## What you should do
Set every entry down again exactly, excluding any pictures.

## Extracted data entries
>>
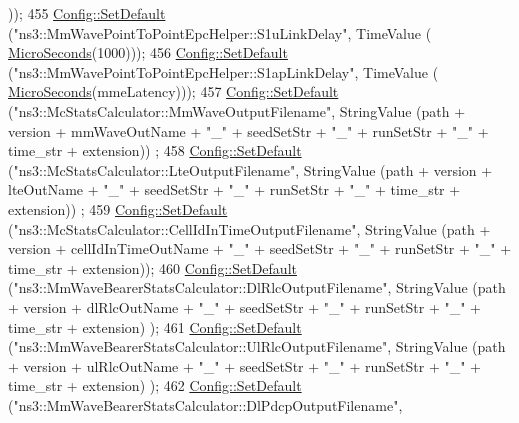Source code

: \begin{DoxyCode}
{      ));
455   \hyperlink{group__config_ga2e7882df849d8ba4aaad31c934c40c06}{Config::SetDefault} (\textcolor{stringliteral}{"ns3::MmWavePointToPointEpcHelper::S1uLinkDelay"}, TimeValue (
      \hyperlink{group__timecivil_ga17465a639c8d1464e76538afdd78a9f0}{MicroSeconds}(1000)));
456   \hyperlink{group__config_ga2e7882df849d8ba4aaad31c934c40c06}{Config::SetDefault} (\textcolor{stringliteral}{"ns3::MmWavePointToPointEpcHelper::S1apLinkDelay"}, TimeValue (
      \hyperlink{group__timecivil_ga17465a639c8d1464e76538afdd78a9f0}{MicroSeconds}(mmeLatency)));
457   \hyperlink{group__config_ga2e7882df849d8ba4aaad31c934c40c06}{Config::SetDefault} (\textcolor{stringliteral}{"ns3::McStatsCalculator::MmWaveOutputFilename"}, StringValue        
               (path + version + mmWaveOutName + \textcolor{stringliteral}{"\_"} + seedSetStr + \textcolor{stringliteral}{"\_"} + runSetStr + \textcolor{stringliteral}{"\_"} + time\_str + extension))
      ;
458   \hyperlink{group__config_ga2e7882df849d8ba4aaad31c934c40c06}{Config::SetDefault} (\textcolor{stringliteral}{"ns3::McStatsCalculator::LteOutputFilename"}, StringValue           
               (path + version + lteOutName    + \textcolor{stringliteral}{"\_"} + seedSetStr + \textcolor{stringliteral}{"\_"} + runSetStr + \textcolor{stringliteral}{"\_"} + time\_str + extension))
      ;
459   \hyperlink{group__config_ga2e7882df849d8ba4aaad31c934c40c06}{Config::SetDefault} (\textcolor{stringliteral}{"ns3::McStatsCalculator::CellIdInTimeOutputFilename"}, StringValue  
               (path + version + cellIdInTimeOutName    + \textcolor{stringliteral}{"\_"} + seedSetStr + \textcolor{stringliteral}{"\_"} + runSetStr + \textcolor{stringliteral}{"\_"} + time\_str + 
      extension));
460   \hyperlink{group__config_ga2e7882df849d8ba4aaad31c934c40c06}{Config::SetDefault} (\textcolor{stringliteral}{"ns3::MmWaveBearerStatsCalculator::DlRlcOutputFilename"}, 
      StringValue        (path + version + dlRlcOutName   + \textcolor{stringliteral}{"\_"} + seedSetStr + \textcolor{stringliteral}{"\_"} + runSetStr + \textcolor{stringliteral}{"\_"} + time\_str + extension)
      );
461   \hyperlink{group__config_ga2e7882df849d8ba4aaad31c934c40c06}{Config::SetDefault} (\textcolor{stringliteral}{"ns3::MmWaveBearerStatsCalculator::UlRlcOutputFilename"}, 
      StringValue        (path + version + ulRlcOutName   + \textcolor{stringliteral}{"\_"} + seedSetStr + \textcolor{stringliteral}{"\_"} + runSetStr + \textcolor{stringliteral}{"\_"} + time\_str + extension)
      );
462   \hyperlink{group__config_ga2e7882df849d8ba4aaad31c934c40c06}{Config::SetDefault} (\textcolor{stringliteral}{"ns3::MmWaveBearerStatsCalculator::DlPdcpOutputFilename"}, 
}
\end{DoxyCode}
<<
## Expected output
Source code

: \begin{DoxyCode}
{      ));
455   \hyperlink{group__config_ga2e7882df849d8ba4aaad31c934c40c06}{Config::SetDefault} (\textcolor{stringliteral}{"ns3::MmWavePointToPointEpcHelper::S1uLinkDelay"}, TimeValue (
      \hyperlink{group__timecivil_ga17465a639c8d1464e76538afdd78a9f0}{MicroSeconds}(1000)));
456   \hyperlink{group__config_ga2e7882df849d8ba4aaad31c934c40c06}{Config::SetDefault} (\textcolor{stringliteral}{"ns3::MmWavePointToPointEpcHelper::S1apLinkDelay"}, TimeValue (
      \hyperlink{group__timecivil_ga17465a639c8d1464e76538afdd78a9f0}{MicroSeconds}(mmeLatency)));
457   \hyperlink{group__config_ga2e7882df849d8ba4aaad31c934c40c06}{Config::SetDefault} (\textcolor{stringliteral}{"ns3::McStatsCalculator::MmWaveOutputFilename"}, StringValue        
               (path + version + mmWaveOutName + \textcolor{stringliteral}{"\_"} + seedSetStr + \textcolor{stringliteral}{"\_"} + runSetStr + \textcolor{stringliteral}{"\_"} + time\_str + extension))
      ;
458   \hyperlink{group__config_ga2e7882df849d8ba4aaad31c934c40c06}{Config::SetDefault} (\textcolor{stringliteral}{"ns3::McStatsCalculator::LteOutputFilename"}, StringValue           
               (path + version + lteOutName    + \textcolor{stringliteral}{"\_"} + seedSetStr + \textcolor{stringliteral}{"\_"} + runSetStr + \textcolor{stringliteral}{"\_"} + time\_str + extension))
      ;
459   \hyperlink{group__config_ga2e7882df849d8ba4aaad31c934c40c06}{Config::SetDefault} (\textcolor{stringliteral}{"ns3::McStatsCalculator::CellIdInTimeOutputFilename"}, StringValue  
               (path + version + cellIdInTimeOutName    + \textcolor{stringliteral}{"\_"} + seedSetStr + \textcolor{stringliteral}{"\_"} + runSetStr + \textcolor{stringliteral}{"\_"} + time\_str + 
      extension));
460   \hyperlink{group__config_ga2e7882df849d8ba4aaad31c934c40c06}{Config::SetDefault} (\textcolor{stringliteral}{"ns3::MmWaveBearerStatsCalculator::DlRlcOutputFilename"}, 
      StringValue        (path + version + dlRlcOutName   + \textcolor{stringliteral}{"\_"} + seedSetStr + \textcolor{stringliteral}{"\_"} + runSetStr + \textcolor{stringliteral}{"\_"} + time\_str + extension)
      );
461   \hyperlink{group__config_ga2e7882df849d8ba4aaad31c934c40c06}{Config::SetDefault} (\textcolor{stringliteral}{"ns3::MmWaveBearerStatsCalculator::UlRlcOutputFilename"}, 
      StringValue        (path + version + ulRlcOutName   + \textcolor{stringliteral}{"\_"} + seedSetStr + \textcolor{stringliteral}{"\_"} + runSetStr + \textcolor{stringliteral}{"\_"} + time\_str + extension)
      );
462   \hyperlink{group__config_ga2e7882df849d8ba4aaad31c934c40c06}{Config::SetDefault} (\textcolor{stringliteral}{"ns3::MmWaveBearerStatsCalculator::DlPdcpOutputFilename"}, 
}
\end{DoxyCode}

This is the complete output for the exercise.